Ben-Adir is a strong and undeniably charismatic actor but you would not pick that up from hs work here. Jammed into a fairly unconvincing dreadlock wig, he is more or less able to replicated Marley’s onstage moves but only in a purely mechanical sense—there is never any sense of the passion and intensity that Marley brought to his music. In the offstage scenes, he continues to simply go through the motions, never giving us any real sense of who Marley might have been beyond the guy on the album covers. Likewise, Lynch (whose equally unconvincing dreadlock wig ends up being the center of the film’s biggest unintentional laugh) has that one outburst when Rita calls Bob on his infidelities but is otherwise kept so much to the sides that we never get any real sense of who she is, either to Bob or herself.

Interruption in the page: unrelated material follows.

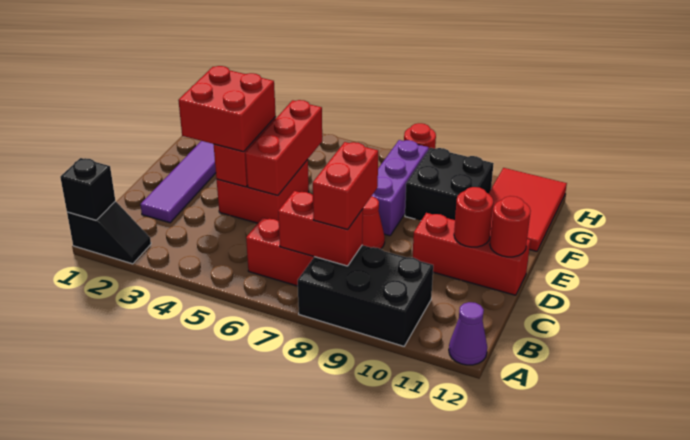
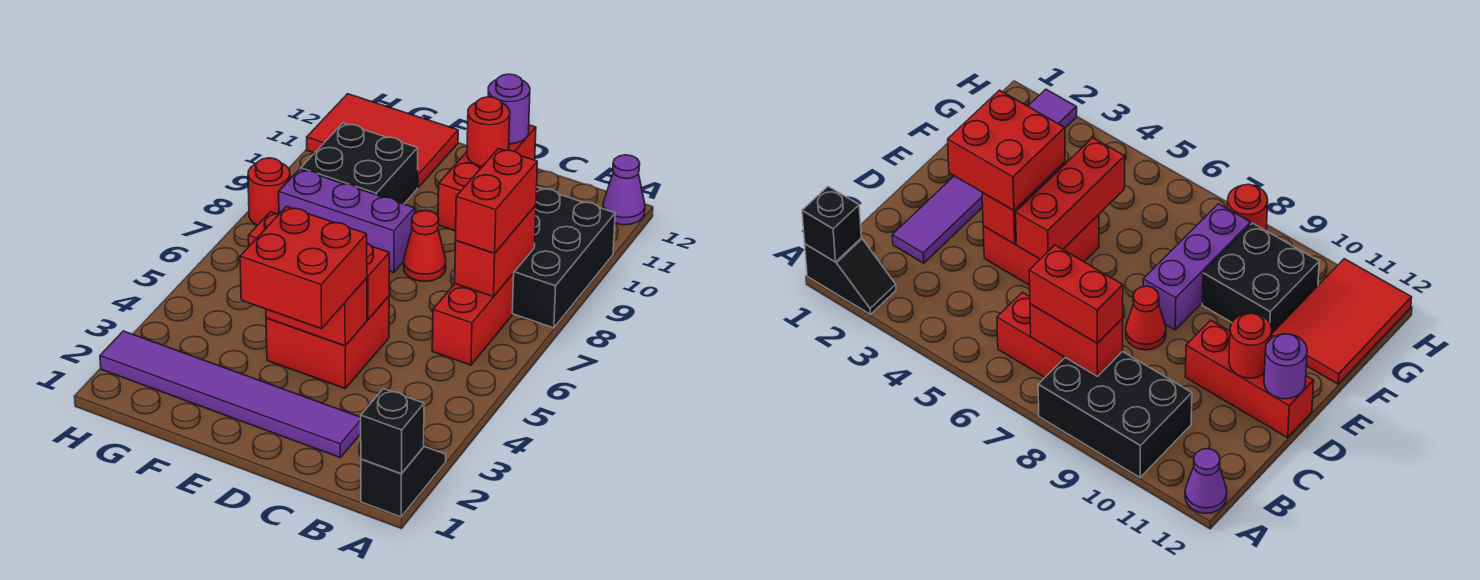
red 1x2 brick [313,142,378,229] -> red 1x2 brick turned to [455,149,537,253]
red 1x1 round brick [490,196,531,257] -> purple 1x1 round brick [488,74,530,144]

What is ultimately the worst thing about Bob Marley: One Love is the sheer indifference and lack of curiosity that it displays to both the man and his work. Instead of giving us a look at Marley, warts and all, that properly conveyed the combination of artistic and social commitment that continues to resonate decades after his passing, all we get is a bottom-of-the-barrel jukebox musical-drama produced with all the passion of a posthumous greatest hits album cobbled together by suits trying to cram as many familiar tunes into the mix as possible. Trust me—you could sit at home and blast your copy of Legend while staring at the cover for two hours and you will come away with a greater feel for who Bob Marley was and what he meant to so many than you will watching this nonsense.